— Begin DATASET RECORDS —

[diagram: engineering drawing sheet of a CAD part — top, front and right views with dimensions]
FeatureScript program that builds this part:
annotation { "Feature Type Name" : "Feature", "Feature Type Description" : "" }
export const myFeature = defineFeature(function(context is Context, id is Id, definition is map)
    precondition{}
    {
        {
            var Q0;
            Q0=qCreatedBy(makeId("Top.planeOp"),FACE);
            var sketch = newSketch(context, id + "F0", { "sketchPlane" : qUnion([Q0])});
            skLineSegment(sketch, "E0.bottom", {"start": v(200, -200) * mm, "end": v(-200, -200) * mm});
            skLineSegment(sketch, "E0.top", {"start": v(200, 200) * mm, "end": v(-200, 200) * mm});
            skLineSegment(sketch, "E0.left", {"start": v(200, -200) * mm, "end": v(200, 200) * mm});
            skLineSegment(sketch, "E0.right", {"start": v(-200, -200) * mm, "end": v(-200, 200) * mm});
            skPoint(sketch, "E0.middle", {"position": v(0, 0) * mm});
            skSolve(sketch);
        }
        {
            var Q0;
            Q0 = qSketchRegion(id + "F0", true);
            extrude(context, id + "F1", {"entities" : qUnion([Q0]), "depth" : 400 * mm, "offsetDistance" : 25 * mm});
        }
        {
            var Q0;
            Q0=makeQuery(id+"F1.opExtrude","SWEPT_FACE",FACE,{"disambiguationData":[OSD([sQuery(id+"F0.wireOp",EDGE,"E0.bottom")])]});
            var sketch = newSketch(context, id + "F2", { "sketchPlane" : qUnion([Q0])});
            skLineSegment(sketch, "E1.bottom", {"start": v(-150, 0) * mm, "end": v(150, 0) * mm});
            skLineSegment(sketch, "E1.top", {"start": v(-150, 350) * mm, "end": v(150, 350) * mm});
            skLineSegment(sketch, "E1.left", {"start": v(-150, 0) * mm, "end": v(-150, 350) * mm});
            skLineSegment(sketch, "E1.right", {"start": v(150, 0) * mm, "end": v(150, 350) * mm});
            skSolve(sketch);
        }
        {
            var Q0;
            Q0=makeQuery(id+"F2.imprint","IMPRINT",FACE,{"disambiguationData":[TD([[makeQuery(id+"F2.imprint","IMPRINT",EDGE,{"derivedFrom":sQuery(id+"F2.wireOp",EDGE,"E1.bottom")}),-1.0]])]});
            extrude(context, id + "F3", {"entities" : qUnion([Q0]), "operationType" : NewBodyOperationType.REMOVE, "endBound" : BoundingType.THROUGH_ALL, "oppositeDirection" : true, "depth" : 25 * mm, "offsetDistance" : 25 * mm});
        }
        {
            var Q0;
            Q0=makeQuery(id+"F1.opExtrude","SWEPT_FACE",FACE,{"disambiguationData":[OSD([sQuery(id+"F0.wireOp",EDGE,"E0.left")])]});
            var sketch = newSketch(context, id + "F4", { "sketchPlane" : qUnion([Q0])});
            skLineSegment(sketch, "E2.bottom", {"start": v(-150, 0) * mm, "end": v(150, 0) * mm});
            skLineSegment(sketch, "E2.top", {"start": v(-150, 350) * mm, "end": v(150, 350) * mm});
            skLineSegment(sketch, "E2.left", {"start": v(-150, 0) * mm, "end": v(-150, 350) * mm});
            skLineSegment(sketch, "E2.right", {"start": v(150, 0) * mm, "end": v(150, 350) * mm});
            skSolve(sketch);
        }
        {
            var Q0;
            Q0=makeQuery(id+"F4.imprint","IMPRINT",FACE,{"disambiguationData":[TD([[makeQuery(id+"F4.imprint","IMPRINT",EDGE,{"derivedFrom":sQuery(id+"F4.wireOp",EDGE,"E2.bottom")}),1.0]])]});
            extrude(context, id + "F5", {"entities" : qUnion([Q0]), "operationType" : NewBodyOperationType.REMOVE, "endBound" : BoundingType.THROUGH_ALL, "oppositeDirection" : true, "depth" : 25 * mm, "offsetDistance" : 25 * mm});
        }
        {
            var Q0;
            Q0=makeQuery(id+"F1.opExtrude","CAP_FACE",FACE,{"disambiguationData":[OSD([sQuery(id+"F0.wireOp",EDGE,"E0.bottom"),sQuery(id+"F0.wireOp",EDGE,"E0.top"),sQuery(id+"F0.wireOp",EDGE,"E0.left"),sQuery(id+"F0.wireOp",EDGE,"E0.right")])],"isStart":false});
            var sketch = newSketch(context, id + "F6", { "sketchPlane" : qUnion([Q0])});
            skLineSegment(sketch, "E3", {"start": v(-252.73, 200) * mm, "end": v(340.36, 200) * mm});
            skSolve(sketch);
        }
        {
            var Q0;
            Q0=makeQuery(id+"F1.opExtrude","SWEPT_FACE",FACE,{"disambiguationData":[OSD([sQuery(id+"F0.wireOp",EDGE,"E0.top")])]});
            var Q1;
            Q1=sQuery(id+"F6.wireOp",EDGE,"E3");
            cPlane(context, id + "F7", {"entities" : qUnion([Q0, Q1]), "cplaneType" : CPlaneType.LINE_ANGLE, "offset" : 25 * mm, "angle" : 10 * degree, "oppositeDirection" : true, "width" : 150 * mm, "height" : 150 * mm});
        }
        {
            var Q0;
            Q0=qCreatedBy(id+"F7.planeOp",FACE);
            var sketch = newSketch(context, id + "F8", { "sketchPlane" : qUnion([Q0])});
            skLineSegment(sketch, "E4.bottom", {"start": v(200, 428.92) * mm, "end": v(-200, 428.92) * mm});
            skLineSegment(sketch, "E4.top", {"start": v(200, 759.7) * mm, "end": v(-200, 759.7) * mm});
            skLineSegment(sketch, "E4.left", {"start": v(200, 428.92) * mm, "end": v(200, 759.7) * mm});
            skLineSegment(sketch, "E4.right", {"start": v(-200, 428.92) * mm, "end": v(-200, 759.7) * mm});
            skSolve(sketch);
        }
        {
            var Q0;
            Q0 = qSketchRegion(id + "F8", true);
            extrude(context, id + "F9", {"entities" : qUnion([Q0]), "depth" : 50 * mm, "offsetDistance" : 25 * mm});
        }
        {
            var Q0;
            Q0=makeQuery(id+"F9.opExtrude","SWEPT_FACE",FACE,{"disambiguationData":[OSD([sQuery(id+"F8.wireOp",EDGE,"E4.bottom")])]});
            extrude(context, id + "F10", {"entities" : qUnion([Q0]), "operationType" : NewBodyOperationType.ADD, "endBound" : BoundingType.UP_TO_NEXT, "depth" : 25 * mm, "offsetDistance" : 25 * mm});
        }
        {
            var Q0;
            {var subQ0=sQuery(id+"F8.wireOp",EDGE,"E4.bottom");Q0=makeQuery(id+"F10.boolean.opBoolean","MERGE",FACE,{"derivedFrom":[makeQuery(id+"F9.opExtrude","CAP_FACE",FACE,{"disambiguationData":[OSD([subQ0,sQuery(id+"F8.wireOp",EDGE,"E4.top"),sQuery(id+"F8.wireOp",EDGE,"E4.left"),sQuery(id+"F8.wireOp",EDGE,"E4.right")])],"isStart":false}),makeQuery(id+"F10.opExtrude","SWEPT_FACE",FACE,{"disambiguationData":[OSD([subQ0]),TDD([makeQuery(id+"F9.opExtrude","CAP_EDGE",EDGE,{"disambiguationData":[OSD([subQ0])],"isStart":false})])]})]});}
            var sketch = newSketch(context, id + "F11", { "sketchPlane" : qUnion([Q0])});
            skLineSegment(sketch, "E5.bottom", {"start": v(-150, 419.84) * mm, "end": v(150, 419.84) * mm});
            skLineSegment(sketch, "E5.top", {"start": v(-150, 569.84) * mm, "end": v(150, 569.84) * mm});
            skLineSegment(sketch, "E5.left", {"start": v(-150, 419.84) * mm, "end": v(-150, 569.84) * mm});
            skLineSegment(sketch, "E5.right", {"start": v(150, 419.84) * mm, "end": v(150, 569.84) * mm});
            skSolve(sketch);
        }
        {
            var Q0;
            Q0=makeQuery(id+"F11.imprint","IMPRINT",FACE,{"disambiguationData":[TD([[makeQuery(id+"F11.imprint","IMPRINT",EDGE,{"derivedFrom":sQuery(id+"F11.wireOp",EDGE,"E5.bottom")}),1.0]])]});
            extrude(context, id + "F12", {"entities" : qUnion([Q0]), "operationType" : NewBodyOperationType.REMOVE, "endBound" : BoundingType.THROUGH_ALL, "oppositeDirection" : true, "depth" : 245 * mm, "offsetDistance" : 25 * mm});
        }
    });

— End DATASET RECORDS —

* **TO DO**: Collect every line in the records above that contains the string "endBound", treating uppercase and lowercase letters as distinct.

* **FINAL ANSWER**:
            extrude(context, id + "F3", {"entities" : qUnion([Q0]), "operationType" : NewBodyOperationType.REMOVE, "endBound" : BoundingType.THROUGH_ALL, "oppositeDirection" : true, "depth" : 25 * mm, "offsetDistance" : 25 * mm});
            extrude(context, id + "F5", {"entities" : qUnion([Q0]), "operationType" : NewBodyOperationType.REMOVE, "endBound" : BoundingType.THROUGH_ALL, "oppositeDirection" : true, "depth" : 25 * mm, "offsetDistance" : 25 * mm});
            extrude(context, id + "F10", {"entities" : qUnion([Q0]), "operationType" : NewBodyOperationType.ADD, "endBound" : BoundingType.UP_TO_NEXT, "depth" : 25 * mm, "offsetDistance" : 25 * mm});
            extrude(context, id + "F12", {"entities" : qUnion([Q0]), "operationType" : NewBodyOperationType.REMOVE, "endBound" : BoundingType.THROUGH_ALL, "oppositeDirection" : true, "depth" : 245 * mm, "offsetDistance" : 25 * mm});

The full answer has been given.